(Records excerpted from a collection)
- - - -

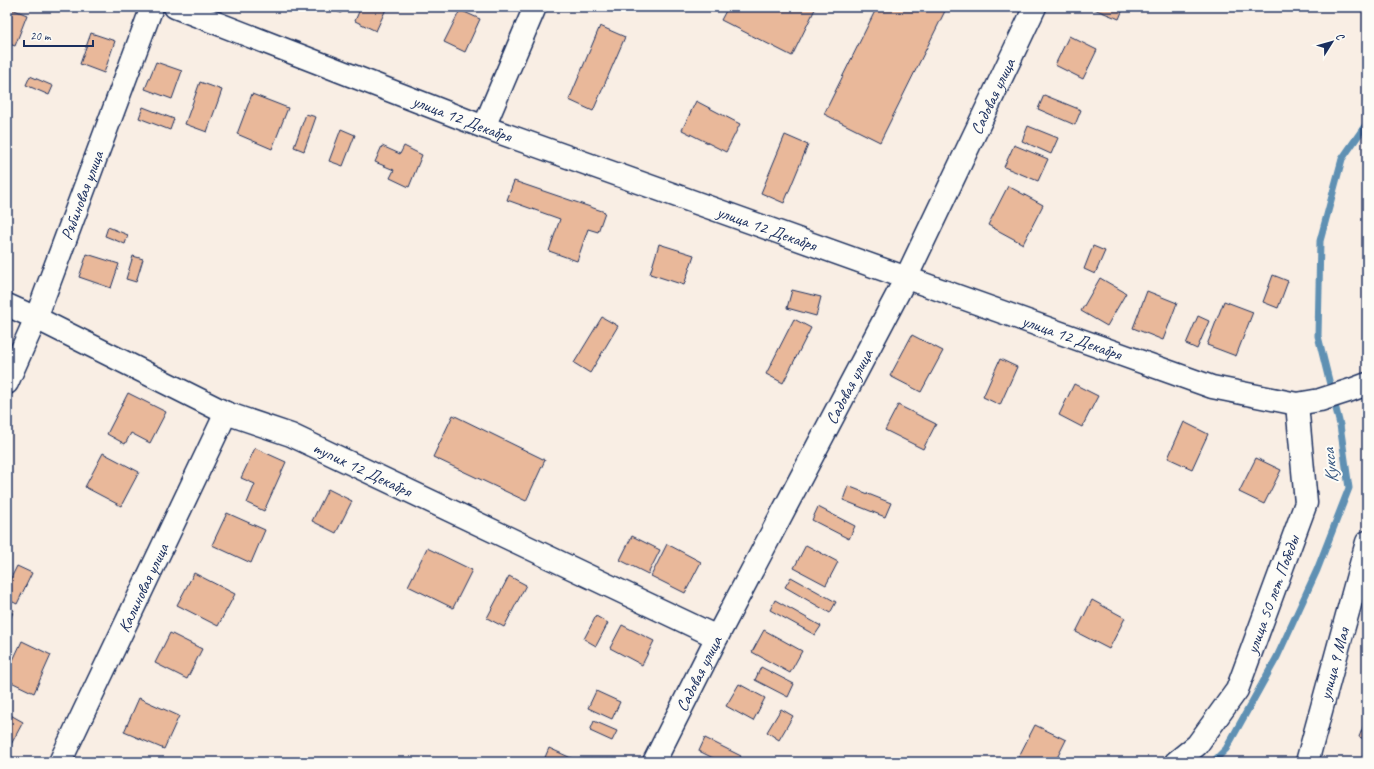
<svg xmlns="http://www.w3.org/2000/svg" width="1374" height="769" font-family="Caveat,sans-serif">
<style>
.lines{fill:none;stroke-linecap:round;stroke-linejoin:round}
.stream{stroke:#5e90b3;stroke-width:7}
.building{fill:#e9b89a;stroke:#1b2f5e}
.minor-casing{stroke:#1b2f5e;stroke-width:25}
.minor{stroke:#fdfcf7;stroke-width:22}
.labels{text-anchor:middle;dominant-baseline:central;stroke-width:4;stroke-linejoin:round;paint-order:stroke}
.street-label{font-size:17px;fill:#1b2f5e;stroke:#fdfcf7}
.water-label{font-size:18px;font-style:italic;fill:#375781;stroke:#fdfcf7}
</style>
<rect width="100%" height="100%" fill="#f9eee4"/>
<filter id="ink" filterUnits="userSpaceOnUse"><feTurbulence type="fractalNoise" baseFrequency=".025" numOctaves="2"/><feDisplacementMap in="SourceGraphic" scale="8" xChannelSelector="R" yChannelSelector="G"/><feConvolveMatrix kernelMatrix="1 2 1 2 8 2 1 2 1" color-interpolation-filters="sRGB"/></filter>
<g filter="url(#ink)">
<g class="lines">
<path class="stream" d="M 1213,762 L 1226,749 L 1277,657 L 1317,570 L 1349,488 L 1340,425 L 1318,336 L 1320,241 L 1342,159 L 1367,123"/>
</g>
<path class="building" d="M 7,7 L 27,15 L 15,46 L 7,43 Z
M 326,7 L 344,7 L 341,13 Z
M 361,7 L 387,7 L 376,31 L 355,21 Z
M 728,7 L 816,7 L 792,56 L 721,20 Z
M 877,7 L 947,7 L 880,142 L 824,114 Z
M 1089,7 L 1124,7 L 1119,19 Z
M 460,10 L 480,19 L 465,52 L 444,42 Z
M 600,26 L 625,37 L 593,111 L 569,100 Z
M 91,33 L 115,41 L 104,73 L 80,64 Z
M 1069,36 L 1097,50 L 1083,79 L 1055,65 Z
M 156,62 L 182,71 L 172,99 L 145,89 Z
M 30,76 L 53,86 L 49,95 L 26,85 Z
M 200,82 L 222,90 L 207,132 L 185,124 Z
M 252,94 L 288,108 L 272,149 L 237,134 Z
M 1044,95 L 1081,110 L 1075,125 L 1038,109 Z
M 696,101 L 740,124 L 726,152 L 682,130 Z
M 143,107 L 174,119 L 170,130 L 139,118 Z
M 306,114 L 316,117 L 304,151 L 294,147 Z
M 1028,126 L 1058,138 L 1051,154 L 1022,141 Z
M 341,129 L 355,135 L 343,166 L 329,161 Z
M 785,135 L 808,145 L 784,203 L 761,193 Z
M 1014,145 L 1048,159 L 1038,181 L 1004,167 Z
M 382,146 L 400,154 L 404,146 L 422,155 L 409,187 L 390,178 L 394,170 L 375,162 Z
M 514,181 L 605,212 L 598,232 L 588,229 L 577,261 L 549,251 L 560,219 L 507,200 Z
M 1008,186 L 1043,205 L 1023,244 L 988,225 Z
M 108,227 L 128,235 L 125,244 L 105,236 Z
M 659,244 L 694,255 L 684,285 L 650,274 Z
M 1093,246 L 1105,251 L 1095,274 L 1084,269 Z
M 87,254 L 119,264 L 111,288 L 79,277 Z
M 133,256 L 143,259 L 136,282 L 126,279 Z
M 1273,275 L 1288,281 L 1278,308 L 1263,302 Z
M 1100,278 L 1126,293 L 1107,326 L 1081,311 Z
M 792,290 L 821,297 L 816,316 L 787,308 Z
M 1147,291 L 1177,303 L 1163,340 L 1133,328 Z
M 1224,301 L 1253,312 L 1236,356 L 1207,345 Z
M 1198,316 L 1209,321 L 1197,349 L 1186,344 Z
M 602,317 L 618,326 L 590,373 L 574,363 Z
M 794,319 L 811,328 L 783,383 L 766,374 Z
M 912,335 L 943,351 L 921,392 L 890,376 Z
M 1000,359 L 1017,367 L 1000,405 L 983,397 Z
M 1074,384 L 1098,396 L 1082,427 L 1059,415 Z
M 128,393 L 166,412 L 150,443 L 131,433 L 125,444 L 107,434 Z
M 898,405 L 936,424 L 923,449 L 885,430 Z
M 453,415 L 545,460 L 526,501 L 433,457 Z
M 1184,422 L 1208,434 L 1192,469 L 1168,458 Z
M 255,448 L 286,462 L 264,511 L 247,503 L 255,484 L 241,478 Z
M 103,453 L 139,472 L 121,506 L 85,487 Z
M 1256,458 L 1281,470 L 1264,504 L 1239,492 Z
M 848,486 L 891,503 L 885,517 L 843,500 Z
M 328,489 L 352,501 L 336,533 L 312,521 Z
M 818,507 L 855,526 L 849,539 L 812,520 Z
M 227,513 L 265,530 L 251,563 L 212,545 Z
M 632,536 L 660,550 L 648,574 L 620,560 Z
M 667,544 L 701,562 L 685,593 L 651,576 Z
M 806,545 L 838,562 L 826,585 L 794,568 Z
M 427,548 L 472,570 L 453,608 L 408,586 Z
M 17,566 L 32,573 L 17,604 L 7,599 L 7,586 Z
M 194,573 L 235,594 L 218,626 L 177,605 Z
M 509,576 L 526,585 L 504,627 L 487,618 Z
M 791,577 L 836,602 L 830,613 L 785,587 Z
M 775,600 L 821,626 L 815,635 L 770,610 Z
M 1092,600 L 1125,618 L 1109,649 L 1076,632 Z
M 7,607 L 14,610 L 7,626 Z
M 596,616 L 608,623 L 596,646 L 584,639 Z
M 622,625 L 654,641 L 642,665 L 610,648 Z
M 764,630 L 802,651 L 790,673 L 752,652 Z
M 170,633 L 202,649 L 187,679 L 155,663 Z
M 22,641 L 51,655 L 34,693 L 7,680 L 7,673 Z
M 761,667 L 794,684 L 788,697 L 755,680 Z
M 739,684 L 765,698 L 753,721 L 726,706 Z
M 596,691 L 620,702 L 612,719 L 588,708 Z
M 139,698 L 179,716 L 164,749 L 124,732 Z
M 781,709 L 793,716 L 779,740 L 767,732 Z
M 7,713 L 23,722 L 7,752 Z
M 1367,717 L 1367,740 L 1359,737 Z
M 594,721 L 617,731 L 612,741 L 590,731 Z
M 1035,725 L 1066,740 L 1055,762 L 1016,762 Z
M 705,738 L 741,756 L 738,762 L 721,762 L 699,751 Z
M 549,748 L 580,762 L 543,762 Z"/>
<g class="lines">
<g class="minor-casing">
<g id="minor">
<path id="s1" d="M 175,7 L 484,127 L 1212,387 L 1297,404 L 1320,400 L 1351,390 L 1367,384"/>
<path d="M 484,127 L 535,7"/>
<path id="s2" d="M 7,305 L 36,318 L 226,413 L 291,435 L 717,637"/>
<path id="s3" d="M 7,383 L 36,318 L 152,7"/>
<path id="s4" d="M 60,762 L 226,413"/>
<path id="s5" d="M 654,762 L 717,637 L 906,278 L 1035,7"/>
<path id="s6" d="M 1176,762 L 1197,745 L 1237,690 L 1306,503 L 1297,404"/>
<path id="s7" d="M 1307,762 L 1367,542"/>
</g>
</g>
<use href="#minor" class="minor"/>
</g>
</g>
<g class="labels">
<g class="street-label">
<text stroke="none"><textPath href="#s5" startOffset="747">Садовая улица</textPath></text>
<text stroke="none"><textPath href="#s1" startOffset="308">улица 12 Декабря</textPath></text>
<text stroke="none"><textPath href="#s3" startOffset="202">Рябиновая улица</textPath></text>
<text stroke="none"><textPath href="#s1" startOffset="632">улица 12 Декабря</textPath></text>
<text stroke="none"><textPath href="#s1" startOffset="956">улица 12 Декабря</textPath></text>
<text stroke="none"><textPath href="#s5" startOffset="423">Садовая улица</textPath></text>
<text stroke="none"><textPath href="#s2" startOffset="392">тупик 12 Декабря</textPath></text>
<text stroke="none"><textPath href="#s4" startOffset="193">Калиновая улица</textPath></text>
<text stroke="none"><textPath href="#s6" startOffset="197">улица 50 лет Победы</textPath></text>
<text stroke="none"><textPath href="#s7" startOffset="102">улица 9 Мая</textPath></text>
<text stroke="none"><textPath href="#s5" startOffset="99">Садовая улица</textPath></text>
</g>
<g class="water-label">
<text transform="translate(1330 466) rotate(-97)">Кукса</text>
</g>
</g>
<rect width="1374" height="769" fill="none" stroke="#fdfcf7" stroke-width="24"/>
<rect x="12" y="12" width="1350" height="745" fill="none" stroke="#1b2f5e" stroke-width="1.5" filter="url(#ink)"/>
<g transform="translate(1332 42) rotate(53)" stroke="#fdfcf7" stroke-width="3" paint-order="stroke">
<path d="M0-3L7 15L0 10L-7 15Z" fill="#1b2f5e"/>
<text y="-6" font-size="11" font-weight="bold" text-anchor="middle" fill="#1b2f5e">С</text>
</g>
<path d="M24 40v6h69v-6" fill="none" stroke="#1b2f5e" stroke-width="2"/>
<text x="30" y="40" font-size="12" fill="#1b2f5e" stroke="#fdfcf7" stroke-width="3" paint-order="stroke">20 m</text>
</svg>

- - - -

WORK TO BE COMPLETED:
Out of the data above, transcribe exactly and only the lines starting with the line that has "M 509,576 L 526,585 L 504,627 L 487,618 Z" and going on through the line that has "M 7,713 L 23,722 L 7,752 Z", both included.

WRITTEN RESPONSE:
M 509,576 L 526,585 L 504,627 L 487,618 Z
M 791,577 L 836,602 L 830,613 L 785,587 Z
M 775,600 L 821,626 L 815,635 L 770,610 Z
M 1092,600 L 1125,618 L 1109,649 L 1076,632 Z
M 7,607 L 14,610 L 7,626 Z
M 596,616 L 608,623 L 596,646 L 584,639 Z
M 622,625 L 654,641 L 642,665 L 610,648 Z
M 764,630 L 802,651 L 790,673 L 752,652 Z
M 170,633 L 202,649 L 187,679 L 155,663 Z
M 22,641 L 51,655 L 34,693 L 7,680 L 7,673 Z
M 761,667 L 794,684 L 788,697 L 755,680 Z
M 739,684 L 765,698 L 753,721 L 726,706 Z
M 596,691 L 620,702 L 612,719 L 588,708 Z
M 139,698 L 179,716 L 164,749 L 124,732 Z
M 781,709 L 793,716 L 779,740 L 767,732 Z
M 7,713 L 23,722 L 7,752 Z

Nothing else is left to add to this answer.